Perhaps a more powerful way to prove the Divine Command Theory is false is to begin by talking about the existence of God, and how God communicates. Exploring these two premises might lead to a more fruitful discussion. For example, if people cannot agree on the existence of God nor in God's manner of communicating, then how could universal morals (morals which all ought to adhere to) be communicated to humans? In some regard or sense, most people learn of a concept of God through other people. How can we know and trust what other people say to us and how could people be convinced independently? Until these premises are resolved, it is difficult to accept the conclusions.

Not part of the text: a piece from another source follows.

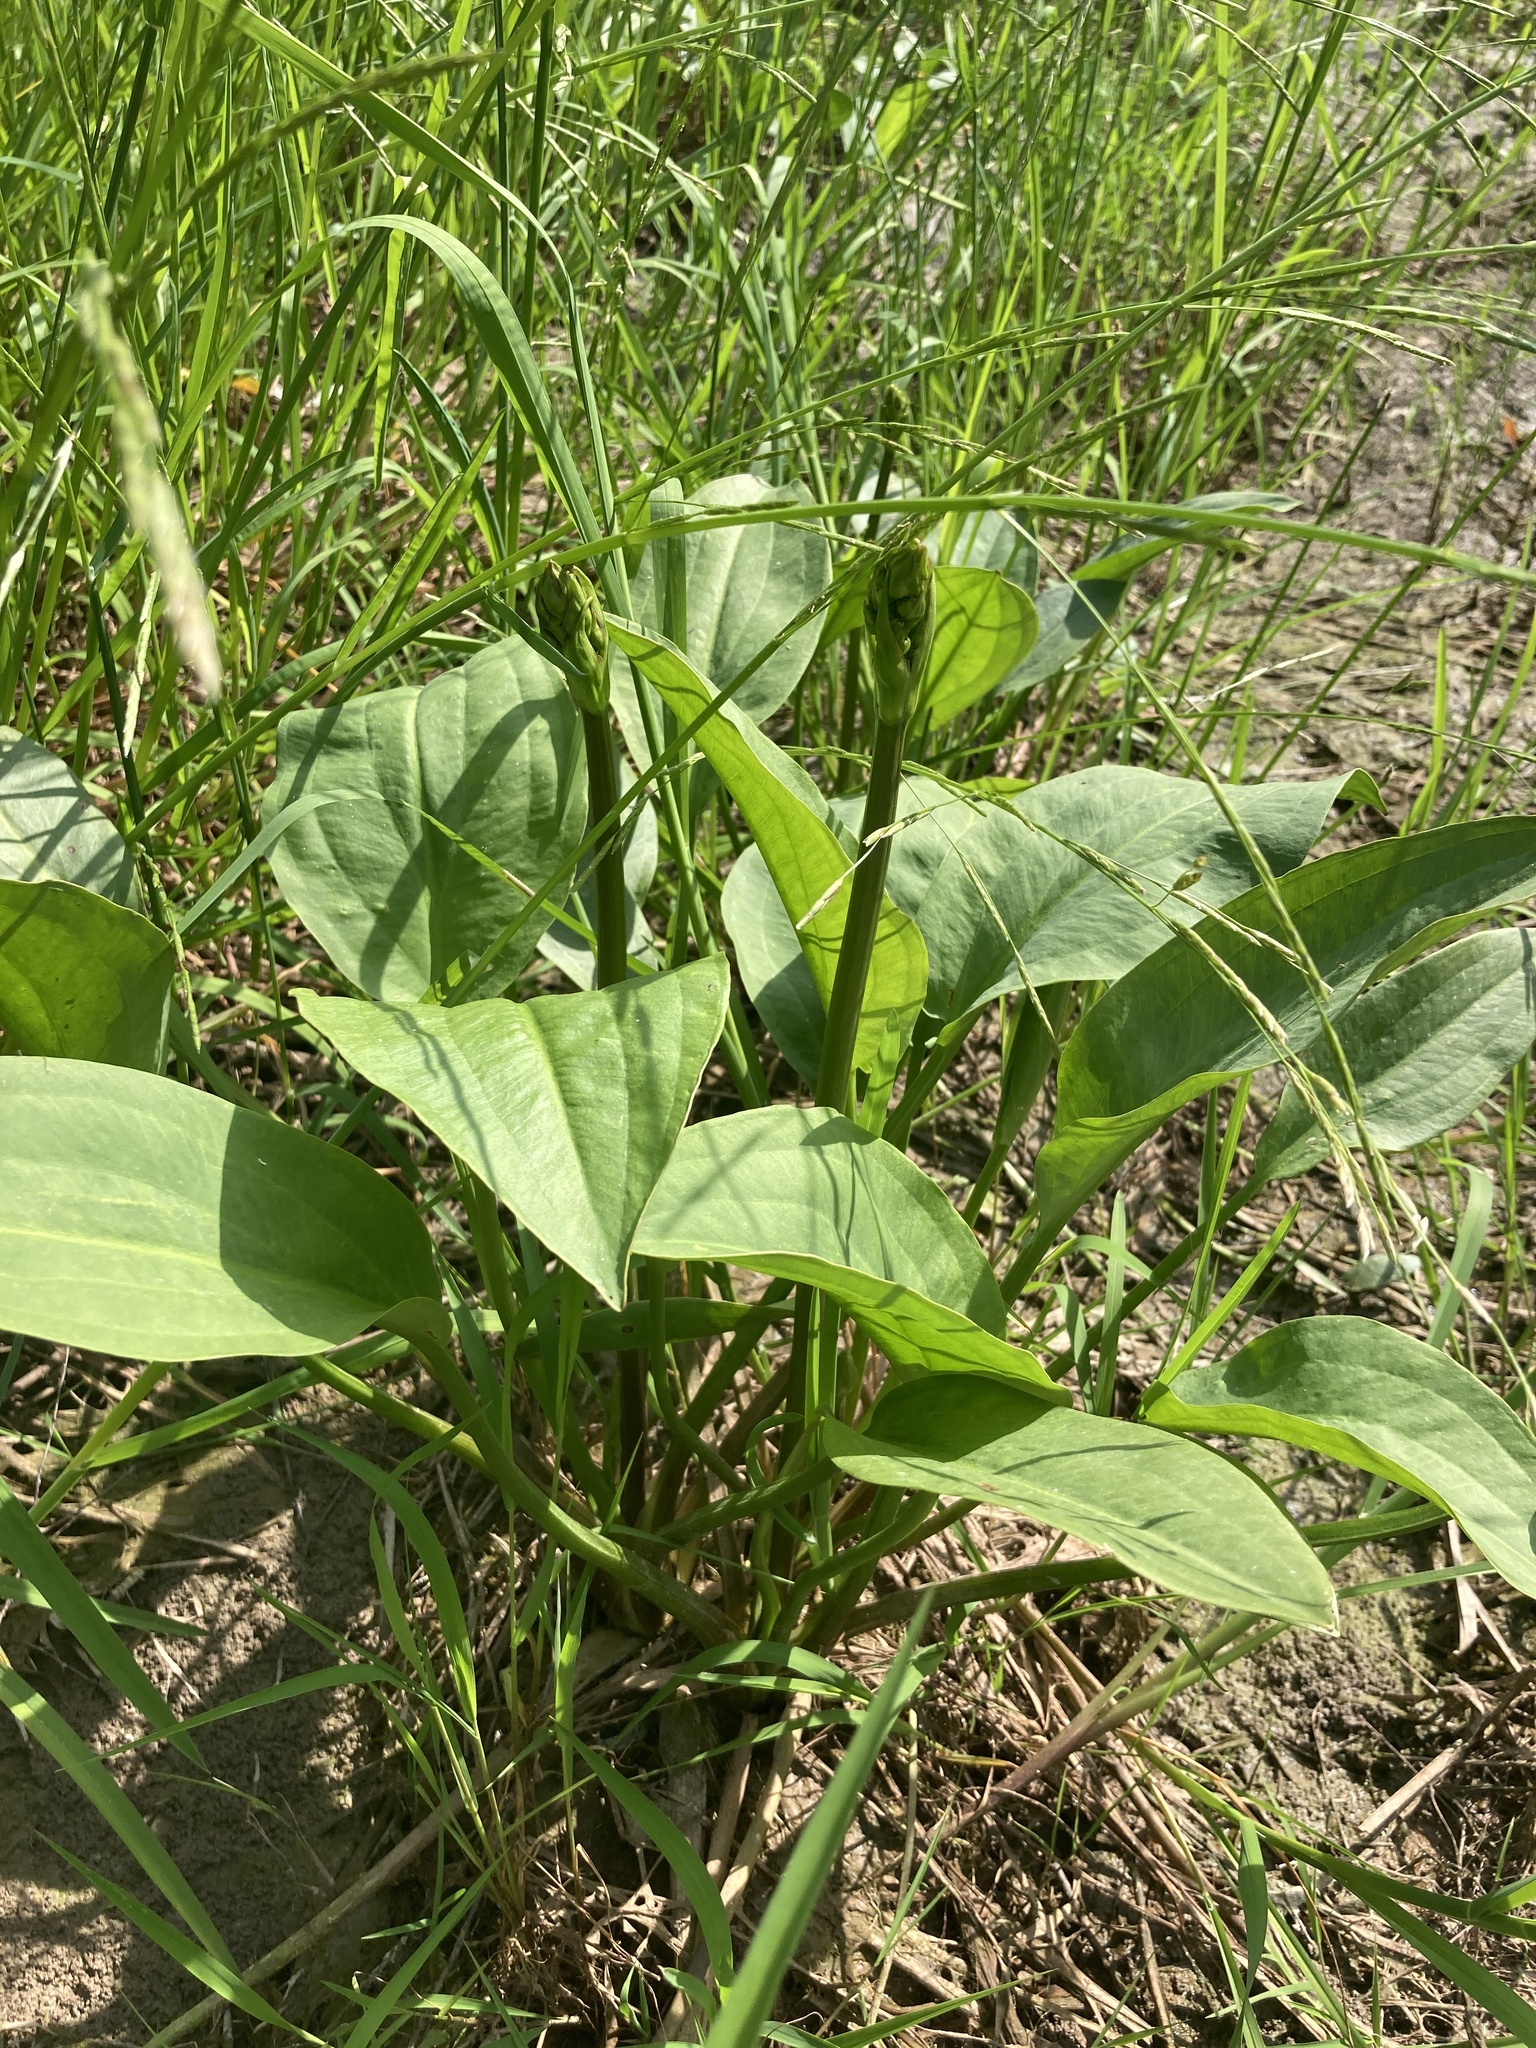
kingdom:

In addition to the above, another question is raised for those people who disagree with the Divine Command Theory, yet still obey the morals which are supposedly dispensed by God! As one author put it, "they do not know or cannot reasonably be expected to know what God has commanded. The result is that, if the DCT is true, then for this class of moral agents, moral obligations no longer exist. It is, however, wrong to suppose that reasonable nonbelievers have no moral obligations" (Danaher 383).
However, Darwall's approach opens the conversation to at least allow a dialogue to occur. He grants the first two premises in order to open the door for trying to convince people of the logical shortfalls of the Divine Command Theory.
Perhaps the most significant ramification of Darwall's arguments is: if God is not the moral authority, then how do humans know what is moral and what is not? He quotes The Brothers Karamazov, "If God does not exist, then anything is permitted" (Darwall). For those people who perhaps once believed in The Divine Command Theory and now are persuaded this argument is false, they must reform their reason for why they ought to be moral or they may even have to reconstitute their moral framework to define for themselves what is moral and immoral. This can be difficult work and may lead many to disastrous life decisions. Is a moral life about pursuing the most pleasure? Is it about pursuing the greatest good for the greatest number of people? This may be the first question and ramification of Darwall's argument: what is an individual's "why" for living. Answering that may lead to what their moral framework ought to be.
For my own part, having left a religion that adhere to The Divine Command Theory (Mormonism), I have since turned to virtue ethics and in particular, Stoicism. While Stoicism is based in the belief of a rational, pantheistic God, it also claims that self-physical, self-moral and social preservation drive the reasons for acting morally. This desire for self-preservation was called by the Greeks "oikeiōsis." A UC Berkley professor summarized this moral framework as, "While the self-regarding inclination of personal oikeiōsis is used to explain how human beings can progress morally and reach their goal, happiness, by caring for themselves, the other-regarding inclination of social oikeiōsis is used to explain how they can form a community and promote justice by caring for others" (Margin). Acting with moral courage, justice, discipline and wisdom lead the individual to a self-preserving and moral life without the need to reference a divine command.
Danaher, John. "In Defence of the Epistemological Objection to Divine Command Theory." Sophia, vol. 58, no. 3, 2019, pp. 381-400. ProQuest, https://www.proquest.com/scholarly-journals/defence-epistemological-objection-divine-command/docview/2289964083/se-2?accountid=8289, doi:http://dx.doi.org/10.1007/s11841-017-0622-9.
Darwall, Stephen. “PHILOSOPHY - Religion: God and Morality, Part 1.” Www.youtube.com, 3 June 2013, www.youtube.com/watch?v=lmhiibdwznQ&ab_channel=WirelessPhilosophy. Accessed 15 Feb. 2022.